Stratégies thérapeutiques

Il est désormais réaliste de penser que de nouvelles molécules seront susceptibles de venir compléter, voire supplanter, à court terme l'association thérapeutique actuelle IFN pégylé-ribavirine, c'est-à-dire dès les années 2004-2005. Cette anticipation doit donc influencer de façon concrète les stratégies thérapeutiques en fonction du degré d'évolution et du risque de progression des malades à prendre en charge.
Deux situations s'opposent
l'une, la plus facile, concerne les malades souffrant d'hépatite chronique minime dont on peut cerner le potentiel évolutif. Pour eux, la perspective de médicaments nouveaux probablement mieux tolérés que la bithérapie actuelle peut conduire à l'option de différer le traitement à condition de pouvoir compter sur une compliance à un suivi attentif ;
l'autre concerne les malades ayant une hépatite chronique active avec notamment une progression rapide et/ou une fibrose supérieure ou égale à F3 et qui ne sont pas répondeurs virologiques à la bithérapie optimale (IFN PEG-ribavirine). Pour ces malades, on sait que la poursuite d'un traitement malgré la persistance d'une charge virale détectable est susceptible d'apporter une amélioration histologique qui dépasse largement le bénéfice virologique [29] [30] [31] [32]. Certaines études viennent de confirmer qu'un traitement par l'IFN est susceptible non seulement d'améliorer l'histologie et l'histoire naturelle, mais également de réduire le risque de décompensation de la cirrhose et de cancer en cas de normalisation des transaminases [31] [32] [33]. Ces données qui sont encore controversées doivent être confortées par des études de puissance suffisante et tenant compte des facteurs confondants [33]. Dans le doute, une stratégie responsable doit être définie en concertation avec le malade, l'option de maintenir un traitement que l'on peut qualifier de suspensif devant être offerte.

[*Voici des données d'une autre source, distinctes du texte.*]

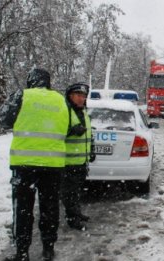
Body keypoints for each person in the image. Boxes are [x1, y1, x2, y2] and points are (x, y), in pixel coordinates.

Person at [0, 68, 69, 261]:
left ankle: (22, 253)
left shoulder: (22, 95)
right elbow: (68, 128)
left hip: (25, 164)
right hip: (53, 165)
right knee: (50, 207)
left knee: (23, 209)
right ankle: (48, 248)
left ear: (31, 81)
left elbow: (3, 120)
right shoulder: (61, 100)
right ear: (48, 82)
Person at [61, 82, 95, 230]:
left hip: (81, 161)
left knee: (76, 191)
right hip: (68, 162)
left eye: (83, 96)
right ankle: (72, 219)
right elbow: (56, 133)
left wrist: (91, 150)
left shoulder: (83, 112)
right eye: (78, 95)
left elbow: (89, 134)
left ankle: (76, 212)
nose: (81, 99)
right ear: (70, 96)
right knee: (69, 193)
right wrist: (71, 131)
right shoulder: (65, 111)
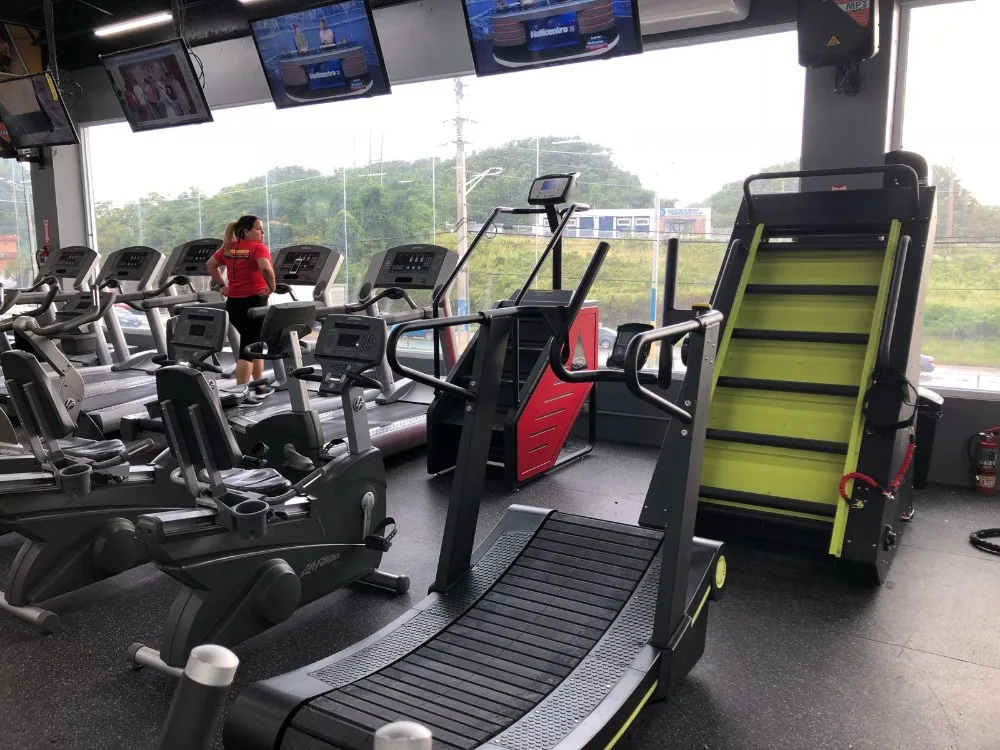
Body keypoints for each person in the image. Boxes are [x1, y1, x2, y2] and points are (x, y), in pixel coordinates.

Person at [206, 215, 277, 390]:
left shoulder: (229, 248)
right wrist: (271, 287)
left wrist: (222, 286)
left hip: (234, 304)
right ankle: (241, 391)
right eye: (258, 228)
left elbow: (210, 264)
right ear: (246, 231)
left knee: (255, 343)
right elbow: (265, 267)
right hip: (254, 303)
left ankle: (259, 385)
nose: (262, 232)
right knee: (247, 349)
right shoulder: (258, 248)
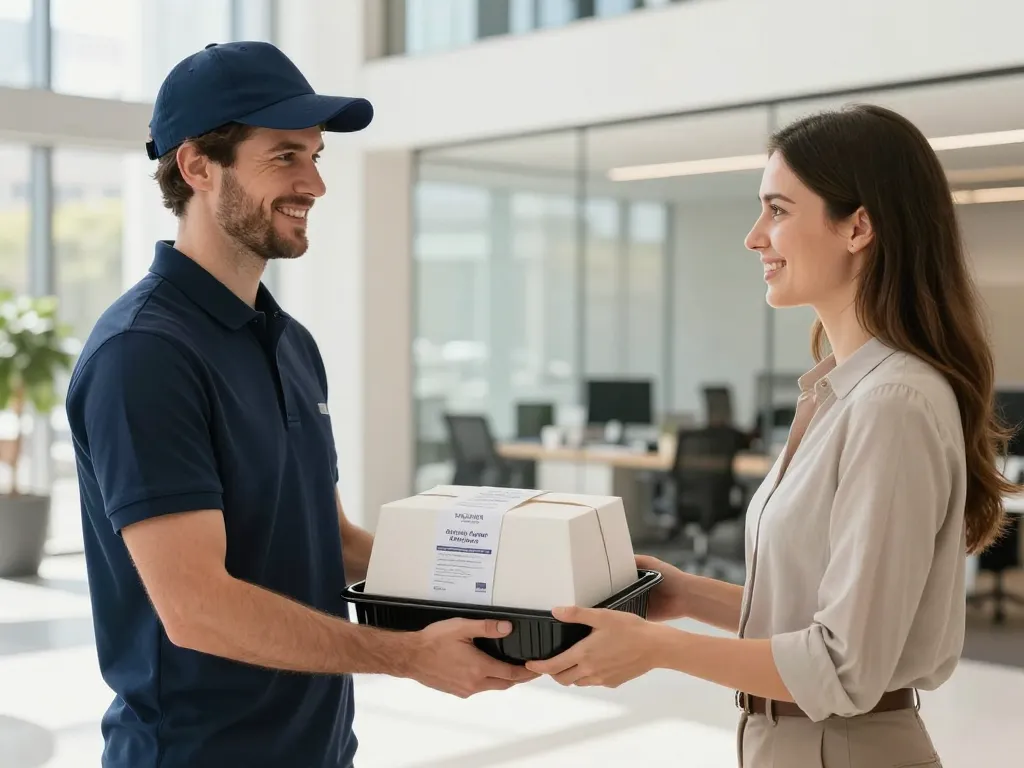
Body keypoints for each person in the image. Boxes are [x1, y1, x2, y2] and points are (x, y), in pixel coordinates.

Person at [65, 41, 533, 768]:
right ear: (196, 166)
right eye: (285, 156)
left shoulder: (289, 343)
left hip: (317, 749)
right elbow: (195, 608)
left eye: (317, 156)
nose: (314, 183)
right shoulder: (144, 355)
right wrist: (411, 657)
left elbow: (329, 538)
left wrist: (506, 596)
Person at [527, 104, 1021, 767]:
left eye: (778, 210)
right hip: (791, 741)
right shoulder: (836, 391)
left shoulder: (892, 403)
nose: (754, 237)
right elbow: (817, 617)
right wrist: (688, 595)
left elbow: (843, 667)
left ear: (859, 226)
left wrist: (654, 650)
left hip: (840, 745)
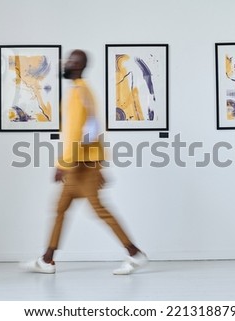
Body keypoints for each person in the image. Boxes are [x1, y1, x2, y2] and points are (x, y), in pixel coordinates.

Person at [23, 50, 148, 275]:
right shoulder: (83, 91)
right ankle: (47, 259)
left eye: (71, 61)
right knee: (60, 209)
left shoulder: (78, 94)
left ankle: (134, 253)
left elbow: (75, 132)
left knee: (99, 210)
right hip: (83, 163)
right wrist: (99, 162)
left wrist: (63, 163)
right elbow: (94, 129)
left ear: (78, 66)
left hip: (80, 165)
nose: (66, 63)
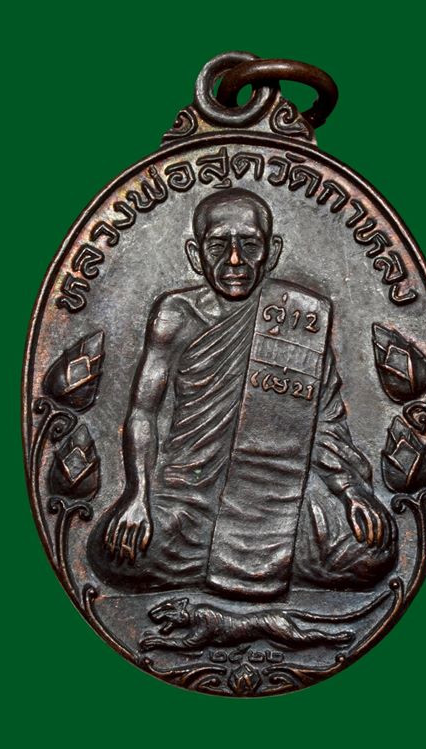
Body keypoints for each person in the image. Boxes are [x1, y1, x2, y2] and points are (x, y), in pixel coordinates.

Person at [88, 188, 397, 597]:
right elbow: (144, 411)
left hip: (279, 490)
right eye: (218, 246)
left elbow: (324, 423)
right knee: (112, 554)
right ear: (195, 255)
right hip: (192, 496)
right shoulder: (176, 316)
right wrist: (137, 496)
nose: (234, 260)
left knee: (374, 549)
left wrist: (352, 491)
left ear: (272, 252)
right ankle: (260, 566)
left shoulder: (299, 318)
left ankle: (229, 568)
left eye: (249, 244)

Des essais de grande ampleur et des procédures adaptées doivent permettre de donner à tous les malades ayant une maladie évoluée et qui le souhaitent la possibilité de bénéficier de ce traitement d'attente suspensif qui trouve sa justification dans la preuve d'un bénéfice biologique et/ou histologique. Son objectif est de permettre une réduction significative du risque de progression vers les complications liées à la cirrhose, et surtout la cancérisation, avant l'arrivée des nouveaux traitements plus efficaces. De multiples questions devront être résolues dans les années qui nous séparent de cette révolution thérapeutique annoncée, pour définir également une stratégie adaptée chez les malades qui ne tolèrent pas l'IFN au long cours. Le bénéfice biochimique et histologique que peut apporter une monothérapie par la ribavirine, bien documenté à court terme, doit être également confirmé à long terme [34], [35].

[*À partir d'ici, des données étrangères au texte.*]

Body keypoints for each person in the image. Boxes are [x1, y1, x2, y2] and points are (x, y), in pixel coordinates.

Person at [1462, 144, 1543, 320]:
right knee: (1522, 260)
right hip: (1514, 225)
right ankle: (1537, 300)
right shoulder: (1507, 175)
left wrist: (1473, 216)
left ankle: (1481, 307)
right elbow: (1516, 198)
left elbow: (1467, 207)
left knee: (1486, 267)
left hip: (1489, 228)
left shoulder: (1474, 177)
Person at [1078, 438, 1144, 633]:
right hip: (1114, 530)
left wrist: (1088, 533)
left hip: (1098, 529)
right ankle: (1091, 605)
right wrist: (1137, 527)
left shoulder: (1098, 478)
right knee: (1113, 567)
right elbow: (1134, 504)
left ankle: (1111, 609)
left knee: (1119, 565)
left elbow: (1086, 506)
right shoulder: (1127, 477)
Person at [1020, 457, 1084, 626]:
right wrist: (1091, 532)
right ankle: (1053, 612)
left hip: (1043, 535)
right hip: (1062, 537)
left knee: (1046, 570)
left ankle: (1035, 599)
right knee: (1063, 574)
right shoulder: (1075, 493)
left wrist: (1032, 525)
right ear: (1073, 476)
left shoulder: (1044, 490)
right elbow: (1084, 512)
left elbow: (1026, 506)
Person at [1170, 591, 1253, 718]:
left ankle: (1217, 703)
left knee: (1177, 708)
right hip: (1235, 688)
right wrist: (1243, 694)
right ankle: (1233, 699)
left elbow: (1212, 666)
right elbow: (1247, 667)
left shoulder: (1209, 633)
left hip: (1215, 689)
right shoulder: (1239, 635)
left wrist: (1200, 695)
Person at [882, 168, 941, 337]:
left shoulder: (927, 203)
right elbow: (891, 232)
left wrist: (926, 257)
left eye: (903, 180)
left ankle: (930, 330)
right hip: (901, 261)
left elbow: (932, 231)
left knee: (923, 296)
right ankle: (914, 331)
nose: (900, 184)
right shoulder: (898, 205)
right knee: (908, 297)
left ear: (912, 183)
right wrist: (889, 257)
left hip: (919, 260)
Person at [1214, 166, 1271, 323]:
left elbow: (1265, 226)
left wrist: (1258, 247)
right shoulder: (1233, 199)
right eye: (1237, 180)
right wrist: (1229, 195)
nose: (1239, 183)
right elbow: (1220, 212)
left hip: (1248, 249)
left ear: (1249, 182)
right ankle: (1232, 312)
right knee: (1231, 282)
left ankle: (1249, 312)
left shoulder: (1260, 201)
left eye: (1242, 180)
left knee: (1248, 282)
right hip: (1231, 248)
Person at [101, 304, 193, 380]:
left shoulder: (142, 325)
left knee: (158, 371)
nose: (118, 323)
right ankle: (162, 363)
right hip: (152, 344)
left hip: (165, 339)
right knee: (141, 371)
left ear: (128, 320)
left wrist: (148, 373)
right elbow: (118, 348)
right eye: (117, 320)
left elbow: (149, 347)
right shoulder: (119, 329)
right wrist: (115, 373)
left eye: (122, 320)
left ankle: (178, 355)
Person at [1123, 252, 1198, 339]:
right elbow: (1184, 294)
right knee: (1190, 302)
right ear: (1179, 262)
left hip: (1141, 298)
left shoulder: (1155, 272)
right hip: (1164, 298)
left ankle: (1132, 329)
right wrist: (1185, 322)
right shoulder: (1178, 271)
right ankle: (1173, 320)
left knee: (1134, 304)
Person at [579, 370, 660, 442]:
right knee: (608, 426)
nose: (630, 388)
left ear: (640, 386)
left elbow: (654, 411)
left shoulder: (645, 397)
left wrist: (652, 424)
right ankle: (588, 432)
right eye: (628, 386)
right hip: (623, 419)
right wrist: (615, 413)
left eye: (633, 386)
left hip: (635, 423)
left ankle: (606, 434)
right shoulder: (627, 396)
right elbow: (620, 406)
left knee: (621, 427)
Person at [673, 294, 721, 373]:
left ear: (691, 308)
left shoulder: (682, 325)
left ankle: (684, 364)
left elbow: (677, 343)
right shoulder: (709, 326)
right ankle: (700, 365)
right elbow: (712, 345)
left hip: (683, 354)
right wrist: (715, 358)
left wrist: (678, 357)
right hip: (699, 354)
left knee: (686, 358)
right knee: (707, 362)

Contrairement aux infections liées au VIH ou au VHB, l'hépatite chronique C est devenue une maladie curable. En effet, le génome du VHC ne s'intègre pas dans le génome de l'hôte, comme c'est le cas pour le VIH et le VHB. L'expérience clinique a démontré que l'infection peut être éradiquée. Il est donc essentiel que les malades risquant de progresser puissent espérer bénéficier des potentialités curatrices à venir. Ils trouveront dans l'espoir légitime de cette guérison la motivation nécessaire pour supporter le traitement. Il faut souligner de surcroît que plusieurs études récentes ont également fait la preuve du caractère réversible de la fibrose et même de la cirrhose (à condition qu'elles ne soient pas trop anciennes) lorsque la réplication virale est éteinte et le virus éliminé. Il faut donc déployer tous les efforts possibles pour permettre aux malades parvenus au stade F3 ou même F4 d'espérer obtenir une régression future de leurs lésions qui les mettra à l'abri des complications de la cirrhose et notamment du carcinome hepatocellulaire. Compte tenu du grand nombre de malades à traiter, il y a là un enjeu de santé publique essentiel. Celui-ci reposera nécessairement sur une dimension de responsabilité médicale collective pour permettre d'orienter au mieux les ressources vers le traitement des personnes qui en bénéficieront le plus à long terme.